UK consumers least trusting of financial institutions

Around 47 per cent of global consumers do not trust banks, accountancy firms and private equity firms to act in their best interest, with confidence in financial providers lowest in the UK, findings from member-based advisory firm CEB has revealed.

CEB’s Consumer Financial Monitor, conducted among 18,000 consumers across 24 countries, found that the most positive sentiment was among consumers in Spain and Sweden.

The most common concerns of consumers to trigger this low confidence are the inability of financial providers to share consumers’ own values and to offer them clear and simple policies. Only 10 per cent and 11 per cent respectively expressed confidence in these areas.

Meanwhile, 47 per cent of consumers said they did not feel confident that banks could keep their money safe, while only one in ten thought that they could keep their commitments and promises.

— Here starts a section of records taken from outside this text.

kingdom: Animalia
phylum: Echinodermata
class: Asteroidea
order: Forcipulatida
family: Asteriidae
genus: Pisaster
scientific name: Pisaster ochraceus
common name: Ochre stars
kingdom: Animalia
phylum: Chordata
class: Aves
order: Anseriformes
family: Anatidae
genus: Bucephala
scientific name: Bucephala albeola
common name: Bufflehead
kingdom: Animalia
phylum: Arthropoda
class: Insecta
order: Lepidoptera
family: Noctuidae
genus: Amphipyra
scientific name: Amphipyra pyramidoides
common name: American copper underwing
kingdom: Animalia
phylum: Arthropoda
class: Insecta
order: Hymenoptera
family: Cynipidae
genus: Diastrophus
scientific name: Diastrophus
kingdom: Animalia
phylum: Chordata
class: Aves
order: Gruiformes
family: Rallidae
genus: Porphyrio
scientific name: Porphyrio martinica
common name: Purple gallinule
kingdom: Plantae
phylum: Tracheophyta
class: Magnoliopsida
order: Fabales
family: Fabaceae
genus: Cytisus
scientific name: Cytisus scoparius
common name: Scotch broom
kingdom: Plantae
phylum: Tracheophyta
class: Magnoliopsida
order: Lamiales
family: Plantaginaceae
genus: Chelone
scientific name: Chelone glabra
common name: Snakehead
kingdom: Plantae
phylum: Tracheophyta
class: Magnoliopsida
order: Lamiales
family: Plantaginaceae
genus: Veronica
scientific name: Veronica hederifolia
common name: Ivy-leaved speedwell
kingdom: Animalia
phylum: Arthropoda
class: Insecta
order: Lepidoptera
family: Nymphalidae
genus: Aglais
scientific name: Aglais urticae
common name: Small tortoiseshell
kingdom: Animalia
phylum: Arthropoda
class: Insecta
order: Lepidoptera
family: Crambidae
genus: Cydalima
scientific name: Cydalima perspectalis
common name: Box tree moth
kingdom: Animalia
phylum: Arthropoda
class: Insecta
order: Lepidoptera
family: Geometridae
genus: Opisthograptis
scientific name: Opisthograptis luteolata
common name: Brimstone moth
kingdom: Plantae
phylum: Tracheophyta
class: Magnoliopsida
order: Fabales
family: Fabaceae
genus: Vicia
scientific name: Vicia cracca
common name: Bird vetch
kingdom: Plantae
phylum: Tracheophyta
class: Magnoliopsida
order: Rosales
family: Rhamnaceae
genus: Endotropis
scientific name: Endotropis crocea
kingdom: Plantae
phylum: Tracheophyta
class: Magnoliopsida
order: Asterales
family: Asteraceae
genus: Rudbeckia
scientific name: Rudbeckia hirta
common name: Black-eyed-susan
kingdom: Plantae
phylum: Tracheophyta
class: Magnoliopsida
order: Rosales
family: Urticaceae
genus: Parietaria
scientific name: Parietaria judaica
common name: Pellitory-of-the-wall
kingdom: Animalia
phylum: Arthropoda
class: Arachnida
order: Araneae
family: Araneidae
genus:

Consumers felt most unhappy about the quality and range of borrowing products, with one third saying they were dissatisfied with the service offered by their financial provider.

Peter Aykens, managing director in financial services at CEB, said: “The low ebb in consumer confidence reflects the uncertain lending environment for businesses, particularly SMEs, many of whom have had to look beyond the banks to alternative institutional funds.

“At the same time, the link between the wealth and confidence in providers seems to support the notion that HNWIs have been least affected by the recession.”